[DATA EXTRACT]
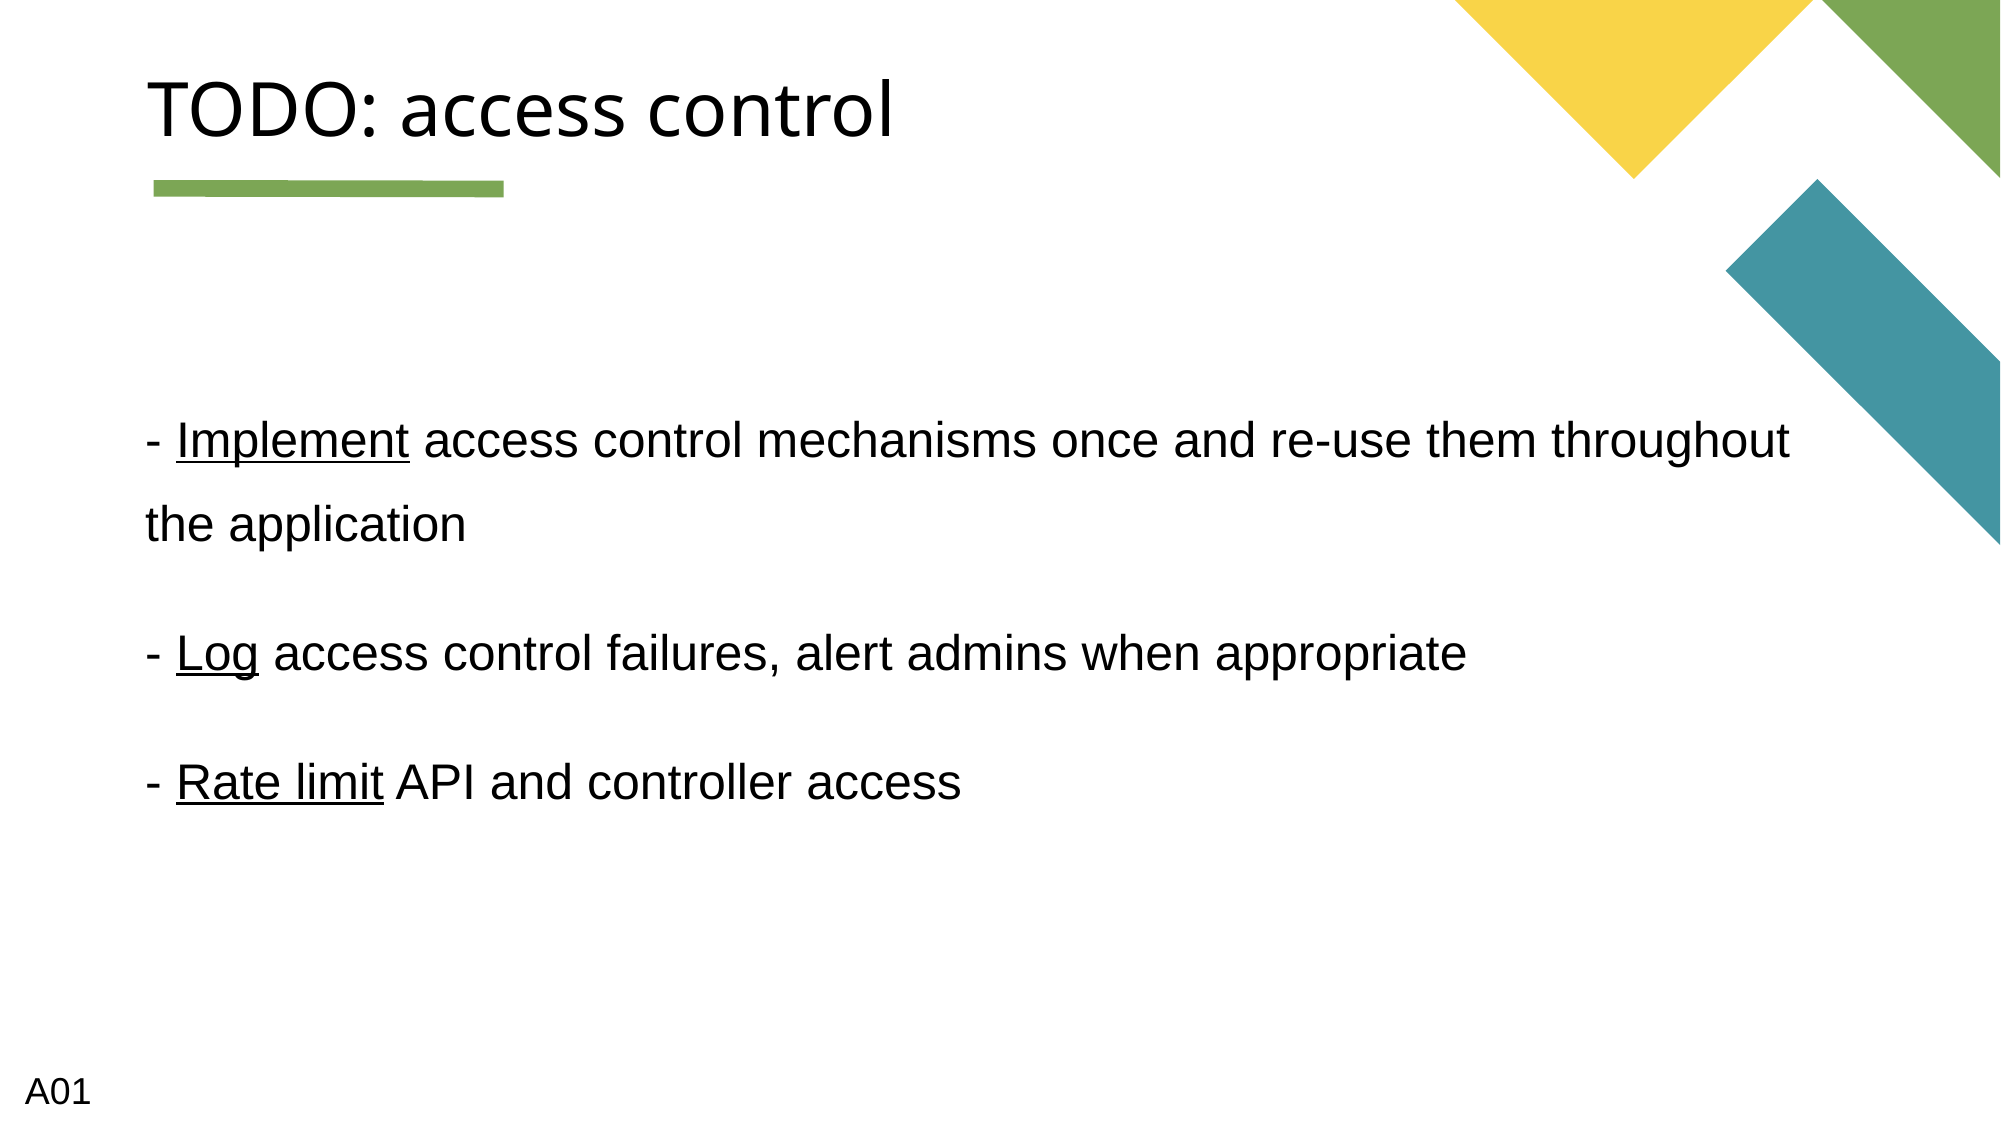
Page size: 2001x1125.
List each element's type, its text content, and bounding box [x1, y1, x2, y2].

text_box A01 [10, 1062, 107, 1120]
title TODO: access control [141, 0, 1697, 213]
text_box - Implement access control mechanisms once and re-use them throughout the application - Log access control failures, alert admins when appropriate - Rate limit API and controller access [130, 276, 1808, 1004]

[STATED GOAL] Could you give back the lines above verbatim, leaving out the pictures?

[SOLUTION FOR THIS PROBLEM]
Page size: 2001x1125.
List each element's type, its text content, and bounding box [x1, y1, x2, y2].

text_box A01 [10, 1062, 107, 1120]
title TODO: access control [141, 0, 1697, 213]
text_box - Implement access control mechanisms once and re-use them throughout the application - Log access control failures, alert admins when appropriate - Rate limit API and controller access [130, 276, 1808, 1004]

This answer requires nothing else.